[Data excerpts]
═══

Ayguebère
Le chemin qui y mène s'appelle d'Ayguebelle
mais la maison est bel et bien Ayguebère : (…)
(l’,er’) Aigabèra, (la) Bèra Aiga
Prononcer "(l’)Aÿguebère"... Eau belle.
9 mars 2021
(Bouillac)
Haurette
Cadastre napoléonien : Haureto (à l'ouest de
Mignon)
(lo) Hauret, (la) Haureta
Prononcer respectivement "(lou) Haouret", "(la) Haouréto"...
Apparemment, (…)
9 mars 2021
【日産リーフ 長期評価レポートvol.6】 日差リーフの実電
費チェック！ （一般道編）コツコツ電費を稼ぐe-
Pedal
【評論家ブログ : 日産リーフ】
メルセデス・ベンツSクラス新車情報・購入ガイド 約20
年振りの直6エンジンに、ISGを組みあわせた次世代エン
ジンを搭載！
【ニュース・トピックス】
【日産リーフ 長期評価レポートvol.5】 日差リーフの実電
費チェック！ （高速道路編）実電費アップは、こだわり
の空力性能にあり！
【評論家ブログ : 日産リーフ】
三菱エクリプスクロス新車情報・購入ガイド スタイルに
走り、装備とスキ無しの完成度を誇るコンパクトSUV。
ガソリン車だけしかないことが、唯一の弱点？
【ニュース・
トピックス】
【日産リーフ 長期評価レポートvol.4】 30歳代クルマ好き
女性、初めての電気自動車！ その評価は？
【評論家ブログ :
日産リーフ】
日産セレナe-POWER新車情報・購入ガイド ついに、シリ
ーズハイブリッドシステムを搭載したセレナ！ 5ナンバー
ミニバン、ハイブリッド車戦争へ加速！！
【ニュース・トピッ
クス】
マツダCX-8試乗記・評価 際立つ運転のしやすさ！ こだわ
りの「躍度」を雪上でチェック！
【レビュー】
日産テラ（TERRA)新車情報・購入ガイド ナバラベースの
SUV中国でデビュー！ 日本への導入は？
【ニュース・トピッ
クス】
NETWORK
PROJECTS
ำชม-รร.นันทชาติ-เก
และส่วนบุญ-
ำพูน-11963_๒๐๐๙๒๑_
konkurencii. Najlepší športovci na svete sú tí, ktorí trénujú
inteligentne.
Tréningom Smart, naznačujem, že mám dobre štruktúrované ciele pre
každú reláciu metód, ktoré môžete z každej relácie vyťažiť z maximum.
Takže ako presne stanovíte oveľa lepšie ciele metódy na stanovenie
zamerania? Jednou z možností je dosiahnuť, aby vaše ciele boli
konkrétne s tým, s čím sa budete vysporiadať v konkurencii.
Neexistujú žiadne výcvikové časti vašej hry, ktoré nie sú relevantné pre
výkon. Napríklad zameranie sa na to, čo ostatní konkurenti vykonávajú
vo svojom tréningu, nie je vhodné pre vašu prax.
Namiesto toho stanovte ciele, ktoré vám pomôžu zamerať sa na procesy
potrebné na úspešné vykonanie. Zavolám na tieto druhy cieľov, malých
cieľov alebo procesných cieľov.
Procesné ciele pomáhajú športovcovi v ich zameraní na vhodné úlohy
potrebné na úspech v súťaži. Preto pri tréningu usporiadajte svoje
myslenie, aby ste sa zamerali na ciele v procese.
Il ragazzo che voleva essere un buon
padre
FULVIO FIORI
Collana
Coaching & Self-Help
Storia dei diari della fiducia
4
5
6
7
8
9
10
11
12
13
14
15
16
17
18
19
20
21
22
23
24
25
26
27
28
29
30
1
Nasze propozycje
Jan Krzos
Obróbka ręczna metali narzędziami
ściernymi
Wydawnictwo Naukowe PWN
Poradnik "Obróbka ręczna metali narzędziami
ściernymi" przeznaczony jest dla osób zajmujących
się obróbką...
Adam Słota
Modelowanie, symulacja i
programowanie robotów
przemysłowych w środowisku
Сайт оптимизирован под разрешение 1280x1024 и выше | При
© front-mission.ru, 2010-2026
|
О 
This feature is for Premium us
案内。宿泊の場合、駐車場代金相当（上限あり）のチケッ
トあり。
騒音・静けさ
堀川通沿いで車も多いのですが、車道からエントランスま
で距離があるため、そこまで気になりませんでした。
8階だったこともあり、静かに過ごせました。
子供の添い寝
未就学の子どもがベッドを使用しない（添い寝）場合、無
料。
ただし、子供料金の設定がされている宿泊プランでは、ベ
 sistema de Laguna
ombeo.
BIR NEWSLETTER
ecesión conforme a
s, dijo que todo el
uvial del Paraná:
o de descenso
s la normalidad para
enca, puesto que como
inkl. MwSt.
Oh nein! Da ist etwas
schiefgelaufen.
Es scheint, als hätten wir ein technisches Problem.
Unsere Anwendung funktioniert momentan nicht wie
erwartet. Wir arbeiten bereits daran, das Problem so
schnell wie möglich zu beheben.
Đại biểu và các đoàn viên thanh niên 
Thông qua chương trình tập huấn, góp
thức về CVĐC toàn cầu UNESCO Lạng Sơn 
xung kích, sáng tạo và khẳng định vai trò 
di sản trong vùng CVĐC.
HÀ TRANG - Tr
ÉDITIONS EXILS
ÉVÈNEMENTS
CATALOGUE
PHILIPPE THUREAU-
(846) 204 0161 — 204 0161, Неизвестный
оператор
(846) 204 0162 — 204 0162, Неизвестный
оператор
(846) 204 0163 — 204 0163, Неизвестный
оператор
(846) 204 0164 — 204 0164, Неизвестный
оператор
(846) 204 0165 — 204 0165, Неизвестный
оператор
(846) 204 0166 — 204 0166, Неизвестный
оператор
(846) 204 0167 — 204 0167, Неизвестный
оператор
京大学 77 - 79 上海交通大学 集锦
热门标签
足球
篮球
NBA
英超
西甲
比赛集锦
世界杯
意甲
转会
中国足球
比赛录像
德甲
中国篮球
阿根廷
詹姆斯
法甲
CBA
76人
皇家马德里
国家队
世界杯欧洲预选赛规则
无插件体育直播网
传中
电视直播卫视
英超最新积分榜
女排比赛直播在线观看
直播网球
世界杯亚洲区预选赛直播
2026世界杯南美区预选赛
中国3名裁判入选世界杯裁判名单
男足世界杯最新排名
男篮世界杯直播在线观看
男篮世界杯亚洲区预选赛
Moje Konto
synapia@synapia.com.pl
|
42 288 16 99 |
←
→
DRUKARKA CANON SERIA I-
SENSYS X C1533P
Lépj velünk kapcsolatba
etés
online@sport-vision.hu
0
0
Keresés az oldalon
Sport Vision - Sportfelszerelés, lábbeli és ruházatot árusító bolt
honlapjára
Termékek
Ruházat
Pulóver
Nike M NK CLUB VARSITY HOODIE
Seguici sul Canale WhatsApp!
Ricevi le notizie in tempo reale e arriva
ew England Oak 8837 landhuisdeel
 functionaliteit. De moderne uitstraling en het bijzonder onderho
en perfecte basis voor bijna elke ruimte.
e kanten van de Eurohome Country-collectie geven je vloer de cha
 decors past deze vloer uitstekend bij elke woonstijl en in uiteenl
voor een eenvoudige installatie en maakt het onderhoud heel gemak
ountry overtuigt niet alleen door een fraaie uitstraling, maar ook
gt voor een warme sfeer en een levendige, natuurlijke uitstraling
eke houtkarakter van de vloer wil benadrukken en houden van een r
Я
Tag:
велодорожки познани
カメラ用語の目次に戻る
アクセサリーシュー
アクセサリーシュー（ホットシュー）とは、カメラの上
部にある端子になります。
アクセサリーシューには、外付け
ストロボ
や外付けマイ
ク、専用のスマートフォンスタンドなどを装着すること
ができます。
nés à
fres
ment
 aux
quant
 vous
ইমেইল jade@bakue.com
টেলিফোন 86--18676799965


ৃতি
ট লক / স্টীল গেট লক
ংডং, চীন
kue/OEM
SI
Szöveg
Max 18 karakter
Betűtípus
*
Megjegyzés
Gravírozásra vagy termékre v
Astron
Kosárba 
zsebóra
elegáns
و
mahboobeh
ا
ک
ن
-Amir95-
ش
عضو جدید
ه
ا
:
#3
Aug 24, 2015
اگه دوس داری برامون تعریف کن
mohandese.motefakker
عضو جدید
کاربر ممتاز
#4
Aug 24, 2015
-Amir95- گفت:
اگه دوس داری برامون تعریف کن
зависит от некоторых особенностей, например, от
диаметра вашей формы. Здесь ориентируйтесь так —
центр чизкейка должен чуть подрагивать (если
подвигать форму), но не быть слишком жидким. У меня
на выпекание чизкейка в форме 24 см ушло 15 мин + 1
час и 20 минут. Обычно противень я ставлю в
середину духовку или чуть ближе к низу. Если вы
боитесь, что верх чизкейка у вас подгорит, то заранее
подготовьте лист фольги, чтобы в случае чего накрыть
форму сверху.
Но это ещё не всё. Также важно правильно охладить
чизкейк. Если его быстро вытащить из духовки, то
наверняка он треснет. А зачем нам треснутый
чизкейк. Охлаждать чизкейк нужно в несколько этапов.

═══

• ACTION ITEM
Convert every line from the start of the entries through the line containing "zamerania? Jednou z", inclusive, into a JSON list of strings, one string per line, with blank lines omitted.

• EXERCISE OUTPUT
[
  "Ayguebère",
  "Le chemin qui y mène s'appelle d'Ayguebelle",
  "mais la maison est bel et bien Ayguebère : (…)",
  "(l’,er’) Aigabèra, (la) Bèra Aiga",
  "Prononcer \"(l’)Aÿguebère\"... Eau belle.",
  "9 mars 2021",
  "(Bouillac)",
  "Haurette",
  "Cadastre napoléonien : Haureto (à l'ouest de",
  "Mignon)",
  "(lo) Hauret, (la) Haureta",
  "Prononcer respectivement \"(lou) Haouret\", \"(la) Haouréto\"...",
  "Apparemment, (…)",
  "9 mars 2021",
  "【日産リーフ 長期評価レポートvol.6】 日差リーフの実電",
  "費チェック！ （一般道編）コツコツ電費を稼ぐe-",
  "Pedal",
  "【評論家ブログ : 日産リーフ】",
  "メルセデス・ベンツSクラス新車情報・購入ガイド 約20",
  "年振りの直6エンジンに、ISGを組みあわせた次世代エン",
  "ジンを搭載！",
  "【ニュース・トピックス】",
  "【日産リーフ 長期評価レポートvol.5】 日差リーフの実電",
  "費チェック！ （高速道路編）実電費アップは、こだわり",
  "の空力性能にあり！",
  "【評論家ブログ : 日産リーフ】",
  "三菱エクリプスクロス新車情報・購入ガイド スタイルに",
  "走り、装備とスキ無しの完成度を誇るコンパクトSUV。",
  "ガソリン車だけしかないことが、唯一の弱点？",
  "【ニュース・",
  "トピックス】",
  "【日産リーフ 長期評価レポートvol.4】 30歳代クルマ好き",
  "女性、初めての電気自動車！ その評価は？",
  "【評論家ブログ :",
  "日産リーフ】",
  "日産セレナe-POWER新車情報・購入ガイド ついに、シリ",
  "ーズハイブリッドシステムを搭載したセレナ！ 5ナンバー",
  "ミニバン、ハイブリッド車戦争へ加速！！",
  "【ニュース・トピッ",
  "クス】",
  "マツダCX-8試乗記・評価 際立つ運転のしやすさ！ こだわ",
  "りの「躍度」を雪上でチェック！",
  "【レビュー】",
  "日産テラ（TERRA)新車情報・購入ガイド ナバラベースの",
  "SUV中国でデビュー！ 日本への導入は？",
  "【ニュース・トピッ",
  "クス】",
  "NETWORK",
  "PROJECTS",
  "ำชม-รร.นันทชาติ-เก",
  "และส่วนบุญ-",
  "ำพูน-11963_๒๐๐๙๒๑_",
  "konkurencii. Najlepší športovci na svete sú tí, ktorí trénujú",
  "inteligentne.",
  "Tréningom Smart, naznačujem, že mám dobre štruktúrované ciele pre",
  "každú reláciu metód, ktoré môžete z každej relácie vyťažiť z maximum.",
  "Takže ako presne stanovíte oveľa lepšie ciele metódy na stanovenie",
  "zamerania? Jednou z možností je dosiahnuť, aby vaše ciele boli"
]